4. “Major Player” IT support companies:
This outsourced IT provider is the antithesis of the one-man-band. They have many technicians, multiple locations and a back-office support crew. Some are global organizations. These first-rate IT support companies can be trusted to do an excellent job for you.
Then what’s the issue? Pricing, scheduling, availability. In most cases, these organizations are so busy servicing their large, profitable clients, they may not give the SMB the service, support and responsiveness that you are looking for. If you lead a large business, with a large IT budget, you’ll do great with this type of company. But, if you’re a SMB with a conservative IT budget, this is not likely to be the best option for you.

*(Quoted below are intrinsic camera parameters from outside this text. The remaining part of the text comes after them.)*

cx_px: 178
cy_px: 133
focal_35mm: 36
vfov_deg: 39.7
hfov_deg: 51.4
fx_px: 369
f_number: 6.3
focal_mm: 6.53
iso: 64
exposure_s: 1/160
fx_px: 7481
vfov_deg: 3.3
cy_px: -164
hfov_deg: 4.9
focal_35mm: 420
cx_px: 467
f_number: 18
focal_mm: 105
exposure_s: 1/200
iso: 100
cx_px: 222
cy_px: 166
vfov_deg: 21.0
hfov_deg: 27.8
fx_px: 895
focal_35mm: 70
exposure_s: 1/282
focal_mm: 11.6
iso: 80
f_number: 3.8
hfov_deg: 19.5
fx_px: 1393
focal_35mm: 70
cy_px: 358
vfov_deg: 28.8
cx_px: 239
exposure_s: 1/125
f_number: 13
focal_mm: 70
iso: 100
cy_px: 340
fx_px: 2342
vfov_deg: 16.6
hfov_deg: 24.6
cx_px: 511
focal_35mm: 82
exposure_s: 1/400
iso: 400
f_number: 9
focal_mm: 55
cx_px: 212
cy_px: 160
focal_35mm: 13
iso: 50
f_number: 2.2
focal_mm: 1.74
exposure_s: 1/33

5. Independently owned computer consulting firms:
You are probably thinking, “Aaron, of course you’re going to recommend this option! This is what you do!”, but please let me explain myself before you dismiss my advice.

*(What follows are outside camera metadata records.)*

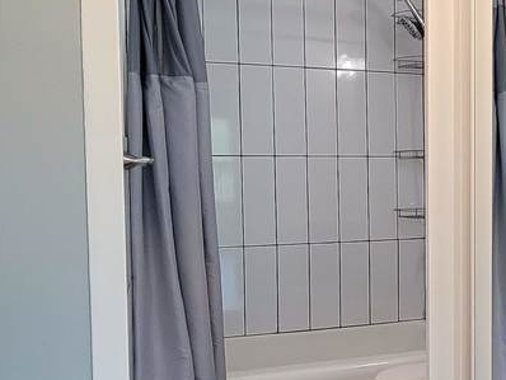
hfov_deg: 35.6
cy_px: 208
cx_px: 530
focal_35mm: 47
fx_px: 687
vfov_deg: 30.9
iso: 250
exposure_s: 1/60
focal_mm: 2.2
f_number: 2.2
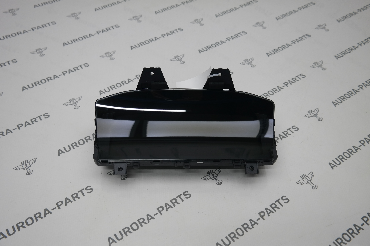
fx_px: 339
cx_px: 185
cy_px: 123
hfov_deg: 57.2
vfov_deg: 40.0
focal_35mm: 33
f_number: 4
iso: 160
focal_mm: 22
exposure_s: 1/80
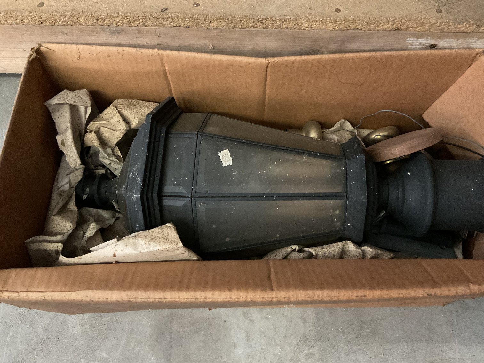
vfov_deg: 48.2
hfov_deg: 61.7
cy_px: 182
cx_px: 242
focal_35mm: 29
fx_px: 406
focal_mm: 3
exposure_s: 1/20
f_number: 1.8
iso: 500
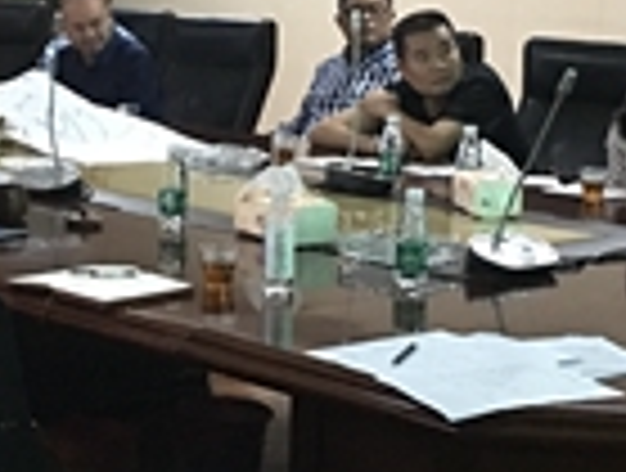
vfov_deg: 14.3
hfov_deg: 18.8
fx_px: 1886
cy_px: 133
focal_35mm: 104
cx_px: 203
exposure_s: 1/8
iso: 160
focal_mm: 4.15
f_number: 2.2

I’ve been in this industry for a long time and I have a considerable amount of experience working with other computer support consultants. I’ve seen the horror stories first hand, hearing the complaints that business owners have with all of their IT service vendors. Based on that experience and the feedback from others like you, I believe the best option for the small business is an independently-owned IT consulting firm that is locally owned and operated.
Who you choose to support your network should be large enough to provide some sort of back office support and deliver the response times you need, but small enough to provide a personal service and add value to your business. They must be able to deliver consistent and professional IT support services.